→ **TASK 1**: Edit the saved entries from the line containing "wheel scroll speed" through the end of the entries: replace "options" with "settings" and leave all else unchanged. Return only those lines.

→ **PAGE EXCERPT**:
Help plz

What is the smallest distance between the origin and a point on the graph below.

I can see that the graph is a concave up parabola'

So I know a smallest distance exists, there will be no maximum distance.

$y=\dfrac{1}{\sqrt{2}}\left(x^2-8\right)\\ \left ( x,\dfrac{1}{\sqrt{2}}\left(x^2-8\right)\right) \text{ is a general point on this graph}\\ \text{I need the distance of this point from (0,0)}\\ d^2=x^2+[\frac{1}{\sqrt{2}}\left(x^2-8\right)]^2\\ d^2=x^2+\frac{1}{2}\left(x^2-8\right)^2\\ $

d will be minimum when d^2 is minimum.  So to avoid confusion I will let  v=d^2

$v=x^2+\frac{1}{2}\left(x^2-8\right)^2\\$

$\frac{dv}{dx }=2x+(x^2-8)*2x\\ \frac{dv}{dx }=2x(1+x^2-8)\\ \frac{dv}{dx }=2x(x^2-7)\\ \frac{dv}{dx }=0\;\;when \;\;x=0\;\;or\;\;x=\pm\sqrt7\\ $

When x=0   v=32

When x= +/-sqrt7   v=7+0.5=7.5 

Clearly the min is when v=7.5

So the minimum distance is  $\sqrt{7.5}$

LaTex

y=\dfrac{1}{\sqrt{2}}\left(x^2-8\right)\\
\left ( x,\dfrac{1}{\sqrt{2}}\left(x^2-8\right)\right) \text{   is a general point on this graph}\\
\text{I need the distance of this point from (0,0)}\\
d^2=x^2+[\frac{1}{\sqrt{2}}\left(x^2-8\right)]^2\\
d^2=x^2+\frac{1}{2}\left(x^2-8\right)^2\\

v=x^2+\frac{1}{2}\left(x^2-8\right)^2\\

thank you very much

→ **Saved entries**:
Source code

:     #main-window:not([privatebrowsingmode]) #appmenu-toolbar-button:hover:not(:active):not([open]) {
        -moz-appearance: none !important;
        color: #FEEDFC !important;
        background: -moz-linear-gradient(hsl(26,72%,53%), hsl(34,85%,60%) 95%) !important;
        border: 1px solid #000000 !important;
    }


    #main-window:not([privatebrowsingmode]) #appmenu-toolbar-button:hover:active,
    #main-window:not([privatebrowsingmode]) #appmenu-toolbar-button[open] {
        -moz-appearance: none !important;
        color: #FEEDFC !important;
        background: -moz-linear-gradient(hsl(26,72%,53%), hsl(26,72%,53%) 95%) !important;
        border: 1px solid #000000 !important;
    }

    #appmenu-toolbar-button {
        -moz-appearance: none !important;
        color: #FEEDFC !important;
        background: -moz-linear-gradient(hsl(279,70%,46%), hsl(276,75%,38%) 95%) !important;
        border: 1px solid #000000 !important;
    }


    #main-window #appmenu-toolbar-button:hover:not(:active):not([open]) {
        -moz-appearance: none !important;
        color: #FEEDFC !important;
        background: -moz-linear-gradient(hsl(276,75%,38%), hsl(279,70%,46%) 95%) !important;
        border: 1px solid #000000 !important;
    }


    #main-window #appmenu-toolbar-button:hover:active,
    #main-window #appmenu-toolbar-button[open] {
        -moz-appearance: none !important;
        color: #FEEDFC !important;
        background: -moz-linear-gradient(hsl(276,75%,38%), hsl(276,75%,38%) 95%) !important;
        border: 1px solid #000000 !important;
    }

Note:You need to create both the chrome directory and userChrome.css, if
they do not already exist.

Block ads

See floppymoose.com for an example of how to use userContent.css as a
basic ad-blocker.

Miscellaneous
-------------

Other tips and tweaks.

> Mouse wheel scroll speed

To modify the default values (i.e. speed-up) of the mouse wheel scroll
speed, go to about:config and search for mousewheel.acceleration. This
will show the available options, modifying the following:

→ **TASK 2**: List every x-value at which the post on the smallest distance from the origin to the parabola states that dv/dx equals zero.

→ **TASK RESULT 1**:
> Mouse wheel scroll speed

To modify the default values (i.e. speed-up) of the mouse wheel scroll
speed, go to about:config and search for mousewheel.acceleration. This
will show the available settings, modifying the following:

→ **TASK RESULT 2**:
- x = 0
- x = √7
- x = −√7